Once you find a line containing the word "with" in the entries below, copy it.

* **Saved data entries**
-- -- --

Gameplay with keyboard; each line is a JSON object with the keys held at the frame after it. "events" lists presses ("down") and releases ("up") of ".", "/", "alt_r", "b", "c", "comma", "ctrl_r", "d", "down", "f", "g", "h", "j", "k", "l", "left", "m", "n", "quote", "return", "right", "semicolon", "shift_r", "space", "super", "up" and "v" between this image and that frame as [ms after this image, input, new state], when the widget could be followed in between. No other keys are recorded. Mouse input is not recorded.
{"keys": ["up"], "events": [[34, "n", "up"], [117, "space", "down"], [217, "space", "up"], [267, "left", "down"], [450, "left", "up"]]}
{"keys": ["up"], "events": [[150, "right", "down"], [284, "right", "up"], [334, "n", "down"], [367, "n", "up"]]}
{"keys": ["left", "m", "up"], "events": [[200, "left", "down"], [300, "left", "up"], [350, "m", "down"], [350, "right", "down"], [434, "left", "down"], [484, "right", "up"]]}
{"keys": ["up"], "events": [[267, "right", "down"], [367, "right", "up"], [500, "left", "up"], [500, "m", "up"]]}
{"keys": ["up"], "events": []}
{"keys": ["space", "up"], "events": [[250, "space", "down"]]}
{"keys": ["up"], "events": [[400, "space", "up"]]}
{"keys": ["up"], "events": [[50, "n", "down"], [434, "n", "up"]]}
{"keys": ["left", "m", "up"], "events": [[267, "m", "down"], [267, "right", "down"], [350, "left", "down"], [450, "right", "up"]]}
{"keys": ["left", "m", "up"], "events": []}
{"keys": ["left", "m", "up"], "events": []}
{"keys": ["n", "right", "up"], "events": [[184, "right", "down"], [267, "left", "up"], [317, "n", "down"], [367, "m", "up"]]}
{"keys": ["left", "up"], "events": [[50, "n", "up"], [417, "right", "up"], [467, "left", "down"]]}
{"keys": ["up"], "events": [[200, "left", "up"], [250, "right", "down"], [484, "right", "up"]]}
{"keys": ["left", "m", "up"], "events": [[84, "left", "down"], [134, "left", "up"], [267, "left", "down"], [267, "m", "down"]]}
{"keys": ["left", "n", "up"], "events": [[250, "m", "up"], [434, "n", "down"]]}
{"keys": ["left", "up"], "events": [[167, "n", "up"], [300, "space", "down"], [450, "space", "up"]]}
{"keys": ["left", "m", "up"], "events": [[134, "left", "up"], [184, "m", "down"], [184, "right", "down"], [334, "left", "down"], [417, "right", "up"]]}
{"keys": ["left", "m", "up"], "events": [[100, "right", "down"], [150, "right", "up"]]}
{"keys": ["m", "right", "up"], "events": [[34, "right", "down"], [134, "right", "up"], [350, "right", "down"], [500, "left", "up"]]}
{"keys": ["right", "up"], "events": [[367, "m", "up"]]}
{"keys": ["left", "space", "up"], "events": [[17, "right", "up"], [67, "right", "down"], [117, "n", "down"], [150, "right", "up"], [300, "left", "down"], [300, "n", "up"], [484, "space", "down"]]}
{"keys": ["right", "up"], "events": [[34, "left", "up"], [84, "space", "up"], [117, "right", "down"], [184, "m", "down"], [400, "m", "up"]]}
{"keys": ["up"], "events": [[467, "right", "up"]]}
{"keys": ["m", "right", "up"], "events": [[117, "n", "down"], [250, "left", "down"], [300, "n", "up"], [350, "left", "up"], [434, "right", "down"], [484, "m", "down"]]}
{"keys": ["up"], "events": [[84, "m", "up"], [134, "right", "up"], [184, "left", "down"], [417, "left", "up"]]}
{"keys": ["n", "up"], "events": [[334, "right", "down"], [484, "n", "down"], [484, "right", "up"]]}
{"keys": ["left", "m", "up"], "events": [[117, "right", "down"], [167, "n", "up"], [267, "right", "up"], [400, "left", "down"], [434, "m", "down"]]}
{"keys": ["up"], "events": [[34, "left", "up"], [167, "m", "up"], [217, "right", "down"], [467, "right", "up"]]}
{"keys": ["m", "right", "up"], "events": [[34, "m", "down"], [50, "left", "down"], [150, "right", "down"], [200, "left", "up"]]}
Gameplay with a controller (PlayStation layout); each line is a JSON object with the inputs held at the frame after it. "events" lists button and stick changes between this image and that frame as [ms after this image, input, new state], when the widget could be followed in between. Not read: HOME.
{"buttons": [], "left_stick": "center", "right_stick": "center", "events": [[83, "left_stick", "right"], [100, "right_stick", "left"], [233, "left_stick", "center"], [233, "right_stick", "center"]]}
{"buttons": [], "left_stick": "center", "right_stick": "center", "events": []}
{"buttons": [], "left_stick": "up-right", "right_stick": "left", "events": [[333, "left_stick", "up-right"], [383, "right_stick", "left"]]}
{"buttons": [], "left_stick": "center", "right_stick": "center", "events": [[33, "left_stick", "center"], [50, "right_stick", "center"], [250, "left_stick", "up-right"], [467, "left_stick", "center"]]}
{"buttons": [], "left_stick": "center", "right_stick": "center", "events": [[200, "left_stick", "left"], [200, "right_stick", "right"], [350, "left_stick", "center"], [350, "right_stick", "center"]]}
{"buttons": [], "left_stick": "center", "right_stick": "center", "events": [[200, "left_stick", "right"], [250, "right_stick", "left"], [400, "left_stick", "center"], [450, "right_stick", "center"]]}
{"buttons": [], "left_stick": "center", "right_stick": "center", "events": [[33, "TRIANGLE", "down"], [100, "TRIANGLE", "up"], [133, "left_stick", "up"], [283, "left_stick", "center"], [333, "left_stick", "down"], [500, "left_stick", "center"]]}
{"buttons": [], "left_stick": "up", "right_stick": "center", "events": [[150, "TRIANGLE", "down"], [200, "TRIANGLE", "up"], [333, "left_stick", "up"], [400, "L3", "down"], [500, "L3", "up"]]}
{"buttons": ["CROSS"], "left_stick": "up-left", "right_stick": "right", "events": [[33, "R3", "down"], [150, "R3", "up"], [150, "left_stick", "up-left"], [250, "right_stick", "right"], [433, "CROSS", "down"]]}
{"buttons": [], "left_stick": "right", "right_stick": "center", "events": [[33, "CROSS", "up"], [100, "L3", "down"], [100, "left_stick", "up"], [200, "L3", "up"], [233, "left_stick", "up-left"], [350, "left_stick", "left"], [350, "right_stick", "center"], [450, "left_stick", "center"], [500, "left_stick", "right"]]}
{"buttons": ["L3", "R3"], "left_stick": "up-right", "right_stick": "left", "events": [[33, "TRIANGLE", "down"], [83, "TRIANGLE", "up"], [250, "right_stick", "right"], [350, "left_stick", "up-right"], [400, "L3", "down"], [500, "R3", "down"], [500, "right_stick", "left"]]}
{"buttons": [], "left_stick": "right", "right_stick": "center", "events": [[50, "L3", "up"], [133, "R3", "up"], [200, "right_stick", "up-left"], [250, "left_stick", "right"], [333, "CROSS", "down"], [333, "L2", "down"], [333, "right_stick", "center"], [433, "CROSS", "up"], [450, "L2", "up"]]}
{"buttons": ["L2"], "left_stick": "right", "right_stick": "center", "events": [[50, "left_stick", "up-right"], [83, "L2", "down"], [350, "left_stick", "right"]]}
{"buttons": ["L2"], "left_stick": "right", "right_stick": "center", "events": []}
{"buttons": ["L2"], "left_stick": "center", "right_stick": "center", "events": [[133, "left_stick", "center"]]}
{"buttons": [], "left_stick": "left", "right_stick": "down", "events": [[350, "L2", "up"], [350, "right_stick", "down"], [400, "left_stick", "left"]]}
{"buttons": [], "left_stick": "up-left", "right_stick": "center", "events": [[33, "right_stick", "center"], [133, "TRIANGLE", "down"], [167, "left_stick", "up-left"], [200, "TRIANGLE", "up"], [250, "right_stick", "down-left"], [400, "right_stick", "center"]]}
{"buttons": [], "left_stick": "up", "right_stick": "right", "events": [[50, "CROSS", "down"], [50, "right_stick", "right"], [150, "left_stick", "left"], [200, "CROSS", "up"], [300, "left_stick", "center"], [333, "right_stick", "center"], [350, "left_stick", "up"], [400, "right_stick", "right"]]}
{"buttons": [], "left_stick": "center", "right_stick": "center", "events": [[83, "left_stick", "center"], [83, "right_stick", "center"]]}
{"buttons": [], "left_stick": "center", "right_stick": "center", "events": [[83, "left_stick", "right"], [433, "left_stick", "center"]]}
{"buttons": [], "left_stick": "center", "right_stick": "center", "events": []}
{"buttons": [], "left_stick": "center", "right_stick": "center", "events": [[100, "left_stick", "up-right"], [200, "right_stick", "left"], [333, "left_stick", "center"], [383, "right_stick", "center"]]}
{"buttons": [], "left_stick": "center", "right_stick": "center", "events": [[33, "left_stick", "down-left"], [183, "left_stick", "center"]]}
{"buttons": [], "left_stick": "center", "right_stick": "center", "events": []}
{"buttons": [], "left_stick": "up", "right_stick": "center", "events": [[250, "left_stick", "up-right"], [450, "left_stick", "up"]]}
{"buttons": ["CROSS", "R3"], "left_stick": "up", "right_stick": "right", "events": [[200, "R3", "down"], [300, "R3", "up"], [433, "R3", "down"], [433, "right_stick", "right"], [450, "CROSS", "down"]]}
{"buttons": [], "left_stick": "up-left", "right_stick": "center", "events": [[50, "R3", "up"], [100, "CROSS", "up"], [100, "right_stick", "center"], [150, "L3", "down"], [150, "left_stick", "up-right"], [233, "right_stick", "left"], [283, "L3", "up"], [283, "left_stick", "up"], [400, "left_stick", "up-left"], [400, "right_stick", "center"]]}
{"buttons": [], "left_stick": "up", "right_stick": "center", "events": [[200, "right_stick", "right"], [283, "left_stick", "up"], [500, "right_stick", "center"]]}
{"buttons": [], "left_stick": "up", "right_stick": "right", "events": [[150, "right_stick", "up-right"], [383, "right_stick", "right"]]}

-- -- --

* **RESPONSE TO THE EXERCISE**
Gameplay with keyboard; each line is a JSON object with the keys held at the frame after it. "events" lists presses ("down") and releases ("up") of ".", "/", "alt_r", "b", "c", "comma", "ctrl_r", "d", "down", "f", "g", "h", "j", "k", "l", "left", "m", "n", "quote", "return", "right", "semicolon", "shift_r", "space", "super", "up" and "v" between this image and that frame as [ms after this image, input, new state], when the widget could be followed in between. No other keys are recorded. Mouse input is not recorded.
Gameplay with a controller (PlayStation layout); each line is a JSON object with the inputs held at the frame after it. "events" lists button and stick changes between this image and that frame as [ms after this image, input, new state], when the widget could be followed in between. Not read: HOME.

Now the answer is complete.